Roma foi um projeto mais do que pessoal para o mexicano Alfonso Cuarón, que tomou o tempo necessário para voltar à cadeira de direção. Cinco anos depois de vencer alguns Oscars pelo conto preto-e-branco da infância perdida, ele escreve e dirige Difamação (Disclaimer*), minissérie da Apple TV+ que convoca Cate Blanchett à execução pública.
A história verte do romance de Renee Knight, centrado numa documentarista respeitada pelo trabalho e pelos temas polêmicos que cavuca. Catherine acaba de vencer um importante louro na carreira, e tudo parece estar às mil maravilhas. Ao menos na superfície. A relação distante com o filho Nicholas (Kodi Smit-McPhee) é um problema que dorme tranquilo no canto da mente da mulher, assim como o silêncio que compartilha com o marido Robert (Sacha Baron-Cohen, irreconhecível à primeira vista).
Na bancada da casa que passa por renovações e mudanças, está o livro The Perfect Stranger. Um exemplar auto-publicado pelo autor, assinando sob pseudônimo, que contém uma história do passado de Catherine. Pior: revela o segredo que ela trancou há anos e construiu a nova vida ao redor.
Quem está por trás do livro é o casal Nancy (Lesley Manville) e Stephen (Kevin Kline), pais do rapaz com quem uma Catherine no auge da juventude dividiu momentos de choque e prazer na Itália. Assim, o roteiro de Cuarón amontoa o presente, o passado, a ficção e a perseguição que Blanchett evita, até o ponto do não-retorno, quando as ações dos enlutados parentes engolem o cotidiano da jornalista.

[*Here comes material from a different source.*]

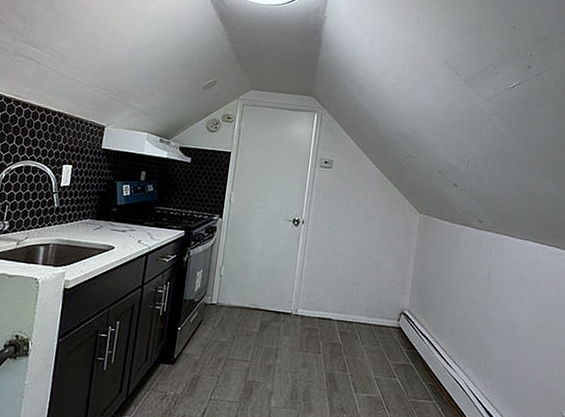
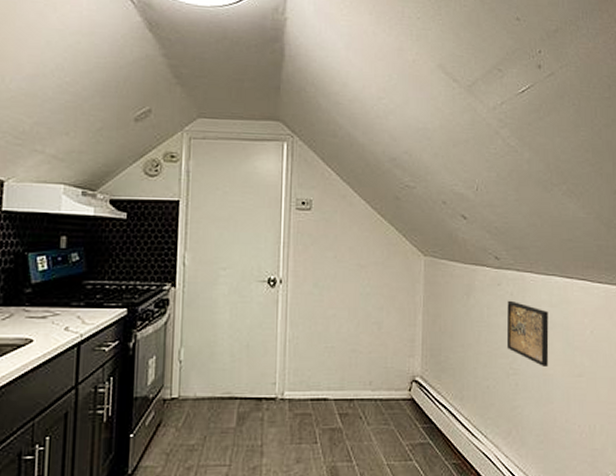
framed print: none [482,256,520,316] -> present [506,300,549,368]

Louis Partridge encarna o tal Jonathan com a dualidade necessária para convencer tanto na pele do cordeiro inocente, quanto do lobo faminto e predador. As cenas que divide com o avatar de sensualidade e carinho de Catherine, vivido por Leila George, atestam o poder narrativo do diretor, que brinca com as suposições e as expectativas. Em simples conversas regadas ao álcool afrodisaco da praia europeia, o sexo nasce sem qualquer contato ou troca de fluidos.
A montagem oscila entre os diferentes pontos de vista, amparada pela narração carregada de lirismo de Indira Varma. As raízes literárias da obra estão em total efervescência em todos os frontes, especialmente na maneira que retrata as peças principais de forma transparente. Afinal, a visão unilateral da escrita de Nancy, que não teria meios de saber tanto através de uma dezena de fotos e nada mais, conjura Catherine à luz das qualidades do filho.
No presente, a Londres onde moram os personagens é cristalina e lavada. Cuarón instrui a incomum dupla Bruno Delbonnel e Emmanuel Lubezki a sanitizar os luxuosos aposentos da mulher e a casa empoeirada do casal. Os cenários perdem viscosidade e vitalidade, ao melhor estilo de salas de hospital: há um clarão dormente nos cômodos que abrigam a tristeza e o pesar, abafando qualquer possibilidade do sol entrar pelas venezianas ou da chuva cessar. Cada diretor de fotografia ficou com uma “visão” da história, trazendo características singulares para as parcelas do livro e as da vida real;
Naturalistas, as imagens de composição simples e obtusa atuam a favor da contação da história na mesma medida em que atrapalham o nó dramático da coisa toda. Pegue, por exemplo, a emblemática sequência do afogamento, que tira o fôlego não só de Jonathan, mas também de quem assiste. E agora compare com os episódios seguintes, que misturam as linhas do tempo e as perspectivas, atrapalhando a manutenção da tensão e do premeditar do espectador.
Para cada acerto estético, Alfonso Cuarón deixa a desejar no contraponto narrativo. Difamação eleva discussões na periferia do roteiro, como a misoginia, a cultura do cancelamento, o papel do jornalismo em tempos de desinformação e até as redes sociais como vício cabal de uma juventude à mercê dos pais. Blanchett, em um aparente duplicado extra-tela da personagem que viveu em TÁR, apresenta os músculos em plena forma e razão de ser; pena que esta Catherine careça justamente do que fez Lydia Tár alguém titânica dentro e fora dos conflitos pessoais.
No derradeiro sétimo capítulo, quando a mulher enfim conta a história verdadeira do encontro com Jonathan e as cicatrizes que estancou a panos quentes, a minissérie perdeu a atenção e a estima que instigou no início. É tudo instável e violento, como o mar que engoliu uma vida inteira num piscar de olhos; os salva-vidas estavam ausentes. Não tira o efeito abrasivo da conclusão de Difamação, que surge menos agressiva do que o combinado.